● **EXTRACT TO READ**:
══════

In Ottawa, the Supreme Court issued a decision concerning the treatment of child-warrior Omar Khadr, a Canadian citizen held and facing charges in Guantánamo. The Court found that his treatment “offends the most basic Canadian standards about the treatment of detained youth suspects” and concluded that the Canadian Government had violated his rights by colluding with U.S. authorities at Guantánamo. However, the Court overturned the ruling of lower courts that had ordered the Canadian Government to seek Khadr’s immediate release and return to Canada. The Court was unsparing in its criticism of what had transpired in Guantánamo, and its ruling put a solid barrier in the way of Canadian cooperation with the United States in similar detention arrangements.
In Madrid, the Spanish Audiencia Nacional, dealing with allegations concerning the torture of Ahmed Abderraman Hamed, a Spanish subject held at Guantánamo, issued a decision opening formal criminal investigations. Six Bush Administration lawyers—John Yoo, Jay Bybee, Alberto Gonzales, Jim Haynes, Doug Feith, and David Addington—were described as the “intellectual authors” of a program of torture to which the Spaniard and four of his fellow prisoners were subjected. In its decision, the Spanish court concluded that the American Justice Department was not involved in any credible effort to investigate or prosecute torture cases connected with Guantánamo. It also announced that the Justice Department had defaulted in response to letters rogatory seeking clarification of issues surrounding the incidents of torture in which the Justice Department itself was directly involved. (So much for Eric Holder’s pledge of cooperation with European counterterrorism investigators.) The taking of testimony in these proceedings is set to begin next week.
Meanwhile, in Washington, deep in Eric Holder’s Justice Department, a struggle continues over what to do with the ethics report of the Office of Professional Responsibility, reviewing the role of senior Justice Department lawyers in authorizing and implementing an extensive torture program. Five years in the making, the document was the subject of persistent political infighting as Bush-era officials sought to shut down or direct the investigation from which it arose. OPR concluded that Yoo and Bybee engaged in serious professional misconduct and recommended that their cases be referred to bar associations for appropriate disciplinary actions—a considerably softer punishment than the Spanish criminal investigators now have in mind. But David Margolis, the senior career official at Justice during the Bush years, sought to suppress or reverse the report. Eric Holder told the Senate Judiciary Committee that the report would be out in November; he acknowledged giving it to Margolis for final review and clearance. Now, two months later, it’s still nowhere in sight. But Newsweek’s Michael Isikoff and Dan Klaidman report Margolis’s efforts to gut the OPR report have proceeded:
NEWSWEEK has learned that a senior Justice official who did the final review of the report softened an earlier OPR finding. Previously, the report concluded that two key authors—Jay Bybee, now a federal appellate court judge, and John Yoo, now a law professor—violated their professional obligations as lawyers when they crafted a crucial 2002 memo approving the use of harsh tactics, say two Justice sources who asked for anonymity discussing an internal matter. But the reviewer, career veteran David Margolis, downgraded that assessment to say they showed “poor judgment,” say the sources. (Under department rules, poor judgment does not constitute professional misconduct.) The shift is significant: the original finding would have triggered a referral to state bar associations for potential disciplinary action—which, in Bybee’s case, could have led to an impeachment inquiry.

══════

● **ENTRIES PROVIDED**:
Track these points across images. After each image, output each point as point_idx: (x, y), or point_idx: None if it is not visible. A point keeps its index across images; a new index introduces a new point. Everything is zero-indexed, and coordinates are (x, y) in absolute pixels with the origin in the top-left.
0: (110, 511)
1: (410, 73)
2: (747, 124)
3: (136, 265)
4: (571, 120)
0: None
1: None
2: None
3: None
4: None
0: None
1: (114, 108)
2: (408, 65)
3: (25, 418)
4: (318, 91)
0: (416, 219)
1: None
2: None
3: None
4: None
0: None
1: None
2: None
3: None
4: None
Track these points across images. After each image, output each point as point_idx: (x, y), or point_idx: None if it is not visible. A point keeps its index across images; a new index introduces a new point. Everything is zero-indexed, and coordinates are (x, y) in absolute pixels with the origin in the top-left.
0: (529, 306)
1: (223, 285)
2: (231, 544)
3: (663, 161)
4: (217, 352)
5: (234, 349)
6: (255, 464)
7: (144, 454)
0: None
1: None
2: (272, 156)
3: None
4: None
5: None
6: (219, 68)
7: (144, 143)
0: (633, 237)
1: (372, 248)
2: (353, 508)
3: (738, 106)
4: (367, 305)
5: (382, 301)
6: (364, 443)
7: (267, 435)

══════

In the text about the Guantánamo rulings, what did David Margolis downgrade the finding against Bybee and Yoo to?

He downgraded it to say they showed "poor judgment."